What are the advantages of various "models" for the motivic stable homotopy category People use several distinct models for the motivic stable homotopy category (so, there are some choices for the underlying category and a collection of available model structures). I would like to ask for help in "navigating" in this matter. So, which advantages does each of the model have? Does any "guide" for this subject exist?
In particular, is the category of symmetric (motivic) $T$-spectra endowed with the injective (="levelwise"?) model structure a "reasonable" monoidal model category?
 A: The injective model structure is monoidal (satisfies the pushout product axiom), see Hornbostel's paper "Localizations in motivic homotopy theory", Thm 1.9 and Lemma 1.10. The projective model structure is also monoidal. See Hovey's "Spectra and symmetric spectra in general model categories", where he introduces the projective model structure. 
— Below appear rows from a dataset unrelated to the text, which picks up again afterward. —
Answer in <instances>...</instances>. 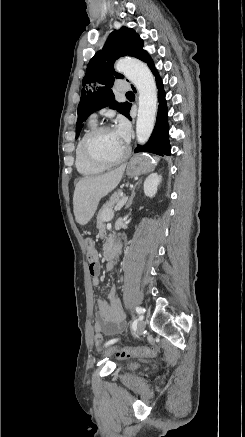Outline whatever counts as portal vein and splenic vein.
I'll return each mask as SVG.
<instances>
[{
	"label": "portal vein and splenic vein",
	"instance_id": "1",
	"mask_svg": "<svg viewBox=\"0 0 245 437\" xmlns=\"http://www.w3.org/2000/svg\"><path fill=\"white\" fill-rule=\"evenodd\" d=\"M127 199H128V196H125V195L123 196V194H122V199H121V201L116 205V207H115V211L120 210V209L123 207V205L126 203ZM113 216H114V212L111 213V214H108V216L106 217V221L110 220Z\"/></svg>",
	"mask_w": 245,
	"mask_h": 437
}]
</instances>
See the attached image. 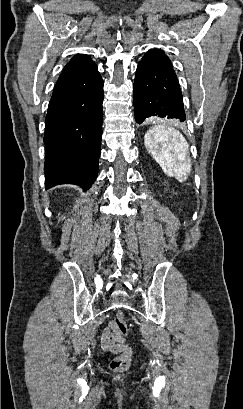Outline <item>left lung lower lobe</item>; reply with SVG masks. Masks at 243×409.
<instances>
[{
    "label": "left lung lower lobe",
    "mask_w": 243,
    "mask_h": 409,
    "mask_svg": "<svg viewBox=\"0 0 243 409\" xmlns=\"http://www.w3.org/2000/svg\"><path fill=\"white\" fill-rule=\"evenodd\" d=\"M133 88L135 119L138 124L152 116L185 121L182 93L173 69L140 61Z\"/></svg>",
    "instance_id": "0a47b994"
}]
</instances>
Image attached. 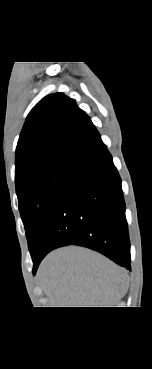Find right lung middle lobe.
I'll return each mask as SVG.
<instances>
[{"label": "right lung middle lobe", "instance_id": "right-lung-middle-lobe-1", "mask_svg": "<svg viewBox=\"0 0 152 369\" xmlns=\"http://www.w3.org/2000/svg\"><path fill=\"white\" fill-rule=\"evenodd\" d=\"M74 162L59 161L28 172L16 182L19 210L32 254Z\"/></svg>", "mask_w": 152, "mask_h": 369}]
</instances>
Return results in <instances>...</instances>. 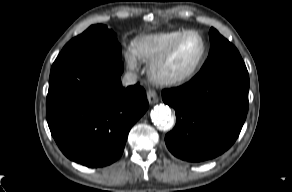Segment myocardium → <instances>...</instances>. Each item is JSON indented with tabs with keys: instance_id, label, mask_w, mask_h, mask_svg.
I'll return each instance as SVG.
<instances>
[{
	"instance_id": "myocardium-1",
	"label": "myocardium",
	"mask_w": 292,
	"mask_h": 192,
	"mask_svg": "<svg viewBox=\"0 0 292 192\" xmlns=\"http://www.w3.org/2000/svg\"><path fill=\"white\" fill-rule=\"evenodd\" d=\"M189 35H196L202 42V53L198 61L188 71L181 74H171L167 71V65L181 42ZM209 47L205 37L196 30H187L176 38L173 43L165 50V52L152 62L149 73L151 78L158 84L166 86H175L184 84L193 79L204 66L208 58Z\"/></svg>"
}]
</instances>
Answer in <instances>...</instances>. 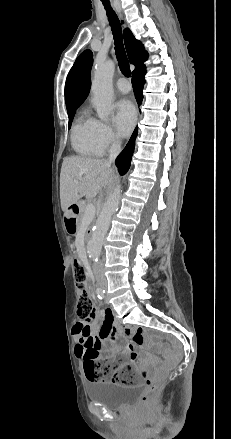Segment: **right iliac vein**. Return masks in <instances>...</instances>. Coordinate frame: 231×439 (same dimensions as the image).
I'll use <instances>...</instances> for the list:
<instances>
[{
  "instance_id": "right-iliac-vein-1",
  "label": "right iliac vein",
  "mask_w": 231,
  "mask_h": 439,
  "mask_svg": "<svg viewBox=\"0 0 231 439\" xmlns=\"http://www.w3.org/2000/svg\"><path fill=\"white\" fill-rule=\"evenodd\" d=\"M103 287H106V284H103Z\"/></svg>"
}]
</instances>
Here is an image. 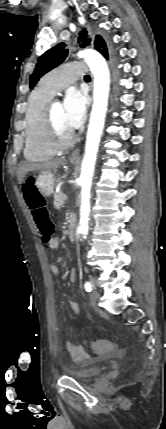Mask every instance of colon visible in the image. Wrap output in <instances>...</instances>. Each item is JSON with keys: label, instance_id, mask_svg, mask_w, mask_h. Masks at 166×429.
<instances>
[{"label": "colon", "instance_id": "obj_1", "mask_svg": "<svg viewBox=\"0 0 166 429\" xmlns=\"http://www.w3.org/2000/svg\"><path fill=\"white\" fill-rule=\"evenodd\" d=\"M23 194L43 240L49 242L54 234L55 226L49 217L45 200L31 178L24 184ZM85 344L98 353H109L116 349V344L110 340L85 341Z\"/></svg>", "mask_w": 166, "mask_h": 429}]
</instances>
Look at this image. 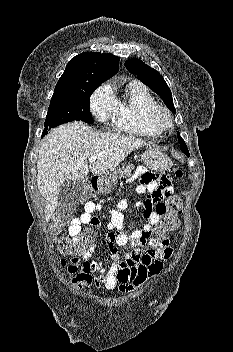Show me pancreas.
I'll list each match as a JSON object with an SVG mask.
<instances>
[{"label": "pancreas", "instance_id": "1", "mask_svg": "<svg viewBox=\"0 0 233 352\" xmlns=\"http://www.w3.org/2000/svg\"><path fill=\"white\" fill-rule=\"evenodd\" d=\"M134 169V166L133 165H126V166H123L121 169H119V178H126V177H129L131 175V172L132 170Z\"/></svg>", "mask_w": 233, "mask_h": 352}]
</instances>
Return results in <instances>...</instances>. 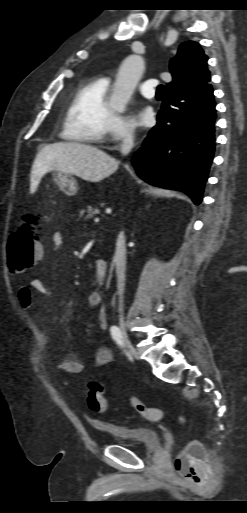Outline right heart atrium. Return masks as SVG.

Later, Hornbostel introduced the positive model structure, a modification of the projective model structure that, like the case for ordinary (non-motivic) symmetric spectra, avoids Gaunce Lewis's obstruction regarding commutative monoids. Specifically, this model structure is Quillen equivalent to the projective (and injective), but now the unit (sphere spectrum) is not cofibrant. Furthermore, there is now a transferred model structure on commutative ring spectra, which Lewis proved cannot exist for the projective model structure. For non-motivic spectra, the positive model structure was introduced in Mandell-May-Schwede-Shipley ("diagram spectra"). If you google, you can find old drafts online where I thought I'd done the positive analogue of Hovey's general-spectra paper, but Hornbostel beat me to it by several years.
There is also a positive flat model structure on symmetric spectra (see Shipley's paper "A convenient model category for commutative ring spectra") that has the extra property that cofibrant commutative monoids forget to cofibrant objects in the underlying category. This property is generally not true for the non-flat variant. I am not sure if this has been constructed for motivic symmetric spectra, but it surely must exist. An analogous program for equivariant spectra was carried out in the thesis of Martin Stolz. If this has been done for motivic, it would probably be in the paper of Pavlov and Scholbach. 
If you have other questions not answered here, please let me know and I'll edit to try and answer. I agree it would be good to have a unified place with lists of pros/cons of the various structures, and that may as well be here. All these model structures are combinatorial, stable, and proper. What other properties do you care about?